Tom May (ftom@netcom.com)
20 Nov 1996 20:08:18 -0800


"Richard B. Johnson" <root@analogic.com> writes:

> I can't figure out the %)&^$ GNU pseudo assembly that thinks that
> all assembly is written like a 68k (source->dest). However, using
> Intel numonics, the following checksums an IP packet the fastest.
> It can also copy while checksumming.
>
> It minimizes the number of jumps which flush prefetch buffers and
> messes up the speed.

What are you talking about? Your code does one jump per word. The
existing code does one jump per 16 words.

> I have watched Linux use different checksum methods throughout the
> years and it seems that things are getting worse.

They're not. I've been responsible for a number of the recent changes
and I can assure you that I always run a number of tests with various
sizes, alignments, and caching on a 486/66 and my crappy Pentium
system. It has been getting faster.

> If someone could convert this to the GNU stuff without breaking the
> logic, I know it would perform MUCH better than the present kernel
> IP checksums even though it uses words for memory access. The present
> checksum routines try several tricks.

The tricks are loop unrolling and minimizing Pentium pipeline stalls.
They work.

> However, every time a branch
> on compare occurs, there is an enormous penality because the prefetch
> buffer must be flushed.

Not true with Pentium branch prediction. I know how the Pentium
algorithm works and it will predict our branches correctly in almost
all cases. The bad thing about the branch instruction on a Pentium is
that it must be executed at all.

> Further, the present routines in ../../asm
> don't take advantage of the Intel architecture.
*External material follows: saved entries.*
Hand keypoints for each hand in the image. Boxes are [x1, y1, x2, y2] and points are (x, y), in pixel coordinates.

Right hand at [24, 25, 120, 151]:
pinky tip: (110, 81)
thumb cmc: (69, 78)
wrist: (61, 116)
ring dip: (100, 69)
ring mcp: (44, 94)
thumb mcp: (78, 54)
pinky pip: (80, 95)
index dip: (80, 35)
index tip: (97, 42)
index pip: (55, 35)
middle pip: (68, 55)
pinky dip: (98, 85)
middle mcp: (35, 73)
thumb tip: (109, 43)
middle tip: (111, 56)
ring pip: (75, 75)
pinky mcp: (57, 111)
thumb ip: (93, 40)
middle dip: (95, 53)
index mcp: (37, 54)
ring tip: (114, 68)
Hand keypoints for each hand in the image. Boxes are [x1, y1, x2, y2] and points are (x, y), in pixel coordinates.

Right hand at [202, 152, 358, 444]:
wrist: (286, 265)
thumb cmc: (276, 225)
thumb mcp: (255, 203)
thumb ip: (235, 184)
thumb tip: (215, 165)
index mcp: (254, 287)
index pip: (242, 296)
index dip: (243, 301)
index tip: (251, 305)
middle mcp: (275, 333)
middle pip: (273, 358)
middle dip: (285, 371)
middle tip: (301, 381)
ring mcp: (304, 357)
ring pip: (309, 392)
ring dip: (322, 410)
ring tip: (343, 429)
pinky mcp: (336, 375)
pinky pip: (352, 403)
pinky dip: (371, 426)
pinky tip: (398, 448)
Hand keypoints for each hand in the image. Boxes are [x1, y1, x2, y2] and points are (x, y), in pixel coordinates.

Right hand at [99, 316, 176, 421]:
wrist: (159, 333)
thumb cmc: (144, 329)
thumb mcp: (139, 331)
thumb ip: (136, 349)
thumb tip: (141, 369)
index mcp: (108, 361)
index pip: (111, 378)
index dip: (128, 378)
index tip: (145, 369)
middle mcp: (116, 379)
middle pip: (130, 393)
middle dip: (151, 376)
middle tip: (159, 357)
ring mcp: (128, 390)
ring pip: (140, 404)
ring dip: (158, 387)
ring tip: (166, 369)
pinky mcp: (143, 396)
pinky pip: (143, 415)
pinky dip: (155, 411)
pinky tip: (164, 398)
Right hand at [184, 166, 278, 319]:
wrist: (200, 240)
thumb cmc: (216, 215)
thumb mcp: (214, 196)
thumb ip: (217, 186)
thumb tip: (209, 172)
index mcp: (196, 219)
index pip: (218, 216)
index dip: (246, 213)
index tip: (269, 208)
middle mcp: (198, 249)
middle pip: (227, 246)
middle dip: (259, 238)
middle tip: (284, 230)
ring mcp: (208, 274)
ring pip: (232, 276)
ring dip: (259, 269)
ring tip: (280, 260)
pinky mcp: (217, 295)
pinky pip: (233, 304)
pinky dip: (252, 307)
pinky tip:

You mean the lodsw and loop instructions? Those have been losers
since the 386.

> I am sure that if someone takes the time to convert this stuff, they
> will be very pleasantly suprised.
>
> ;
> ;
> ; inst dest, source
> ;
> mov esi,offset source_addr ; Get location of string
> IFDEF COPY_WHILE_CHKSUM
> mov edi,offset dest_addr ; Where to copy
> ENDIF
> mov ecx,string_length ; Get string word length
> xor eax,eax ; Zero register, clear CY
> mov edx,eax ; Zero register
> cld ; Forwards
> ;
> l0: lodsw ; Get word, source_addr++
> IFDEF COPY_WHILE_CHKSUM
> stosw ; Put word dest_addr++
> ENDIF
> adc edx,eax ; Sum to accumulator + CY
> loop l0
> ;
> adc edx,0 ; Possible last carry
> IFDEF GONNA_SUM_INTO_WHAT_YOU_CHECKSUMMED
> not edx ; Invert all bits
> ENDIF
> mov eax,edx ; To return in eax

Just to prove that the existing stuff is pretty damn good (although
not optimal, I've submitted a patch that hasn't been applied yet and
I've recently got some more stuff to look at), I converted your code
and timed it against the kernel code on a 486. These are *times*, so
smaller is better:

Your code: 3259
Kernel code: 328

Your code is an order of magnitude slower. Expect results on a
Pentium to be more spectacularly different.

Here's your converted routine. You're welcome to put it in your own
test harness and time it against the kernel code yourself. Note that
it breaks if len is not a multiple of 2.

unsigned int csum_partial(const unsigned char * buff, int len, unsigned int sum) {
__asm__("
testl %%edx,%%edx
0: lodsw # Get word, source_addr++
adcl %%eax,%%edx # Sum to accumulator + CY
loop 0b
adcl $0,%%edx # Possible last carry
"
: "=d"(sum)
: "0"(sum), "c"(len/2), "S"(buff)
: "ax", "cx", "si");
return(sum);
}

Tom.